On Sun, Apr 07, 2019 at 11:13:53PM +0200, felixs wrote:
> On Fri, Apr 05, 2019 at 11:24:26AM -0700, Ian Zimmerman wrote:
> > I think this is the first time I got hit by the next stage of
> > browserisation: on a mailing list, a From: line that looks like
> > 
> > From: "Foo Bariì" <foo-baric at>
> > where the entity refers to the character U0107 in Unicode code point

FWIW, the quoted entity is the latin-1 character 'ì', not the
character 'ć'.  The latter would be &#263, not
236...  Seems the last two digits were transposed somehow.

> And if you add
> set charset="utf-8"

You should simply never set charset.  Ever.  If you need to, it's
either because your system is misconfigured (so fix that instead), or
your multi-lingual text input configuration is sufficiently
complicated that you already know plenty enough about it to ignore
what I just said.  =8^)  Setting charset is vastly more likely to
cause problems, because setting it almost guarantees that you don't
know what you're doing, and you're Doing It Wrong™.

[I've long been tempted to lobby for the removal of this variable
since it causes more confusion than it solves, and recommendations
I've seen on this list over the years to set it have been universally
wrong (or at least completely ineffectual), no exceptions.]  

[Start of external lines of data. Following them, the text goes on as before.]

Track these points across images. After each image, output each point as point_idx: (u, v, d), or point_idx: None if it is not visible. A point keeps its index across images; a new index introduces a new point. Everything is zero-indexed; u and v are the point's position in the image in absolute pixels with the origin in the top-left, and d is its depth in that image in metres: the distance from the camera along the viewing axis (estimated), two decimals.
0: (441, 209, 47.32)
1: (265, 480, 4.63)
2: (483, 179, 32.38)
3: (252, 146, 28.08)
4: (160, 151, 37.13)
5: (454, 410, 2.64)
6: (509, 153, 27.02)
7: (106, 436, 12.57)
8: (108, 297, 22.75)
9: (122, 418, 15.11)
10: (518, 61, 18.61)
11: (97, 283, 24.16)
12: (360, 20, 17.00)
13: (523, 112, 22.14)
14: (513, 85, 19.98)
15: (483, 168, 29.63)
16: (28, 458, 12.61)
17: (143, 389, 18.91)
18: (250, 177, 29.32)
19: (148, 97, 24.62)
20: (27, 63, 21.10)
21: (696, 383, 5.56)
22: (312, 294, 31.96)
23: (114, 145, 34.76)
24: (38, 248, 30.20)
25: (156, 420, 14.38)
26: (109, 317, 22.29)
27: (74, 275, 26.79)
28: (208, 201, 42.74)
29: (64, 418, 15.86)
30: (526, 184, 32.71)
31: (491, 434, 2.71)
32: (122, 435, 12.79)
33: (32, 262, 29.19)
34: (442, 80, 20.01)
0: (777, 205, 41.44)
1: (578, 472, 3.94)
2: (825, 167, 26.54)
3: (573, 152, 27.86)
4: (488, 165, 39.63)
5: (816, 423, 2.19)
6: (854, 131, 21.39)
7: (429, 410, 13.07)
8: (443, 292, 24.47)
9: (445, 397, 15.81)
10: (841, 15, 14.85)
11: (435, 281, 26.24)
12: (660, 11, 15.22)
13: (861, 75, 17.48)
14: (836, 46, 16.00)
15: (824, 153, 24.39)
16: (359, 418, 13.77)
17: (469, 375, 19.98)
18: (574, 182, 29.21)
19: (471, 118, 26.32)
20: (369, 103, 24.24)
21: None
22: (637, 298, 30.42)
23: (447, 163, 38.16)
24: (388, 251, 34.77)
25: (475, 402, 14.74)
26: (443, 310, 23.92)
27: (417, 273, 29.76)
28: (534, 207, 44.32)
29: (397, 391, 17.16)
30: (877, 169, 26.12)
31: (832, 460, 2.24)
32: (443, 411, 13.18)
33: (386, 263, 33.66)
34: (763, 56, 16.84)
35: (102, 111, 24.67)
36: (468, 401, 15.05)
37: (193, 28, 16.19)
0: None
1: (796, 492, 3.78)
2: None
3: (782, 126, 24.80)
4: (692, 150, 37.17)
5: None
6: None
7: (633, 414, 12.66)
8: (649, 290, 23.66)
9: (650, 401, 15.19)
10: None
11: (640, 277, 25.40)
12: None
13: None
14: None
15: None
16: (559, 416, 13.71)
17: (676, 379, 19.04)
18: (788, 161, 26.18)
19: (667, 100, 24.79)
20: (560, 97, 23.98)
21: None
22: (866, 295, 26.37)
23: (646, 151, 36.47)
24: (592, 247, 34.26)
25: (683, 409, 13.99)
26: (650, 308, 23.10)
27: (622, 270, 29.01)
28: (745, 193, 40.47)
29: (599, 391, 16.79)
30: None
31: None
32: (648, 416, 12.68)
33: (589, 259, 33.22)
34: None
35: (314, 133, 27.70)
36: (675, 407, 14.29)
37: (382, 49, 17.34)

But clearly it won't help at all in this case.  The problematic string
isn't a binary representation of a unicode character. It's an HTML
entity, and HTML entities in recipient headers is not supported by any
of the RFCs, AFAIK (although new ones are added all the time, so it's
hard to be sure)...  So the fact that it's there is because some
misguided web-based e-mail software thinks ignoring e-mail RFCs is
cool (or more likely, just does not understand i18n).

At any rate, nothing will fix this short of Mutt providing explicit
support for it, which IMO it should not do, or writing a script that
can convert it, to be used as a display filter.  This is bound to be
more trouble than it's worth...  I'm guessing the least obnoxious
approach would be to find a script that converts plain text into
minimally formatted HTML, and then view the resulting thing in w3m or
some such. But such a thing would likely escape the HTML entities it
found in the text, in some fashion,  since it's assuming that it's
plain text...  Alternatively you'd have to parse the whole file
looking for HTML entities, and then convert them to the appropriate
character for the locale you're using.  Blech.

This may be one of the rarer cases where it's actually easier to
contact the sender and get them to do something more reasonable (and
standards-compliant) instead of working around their brokenness.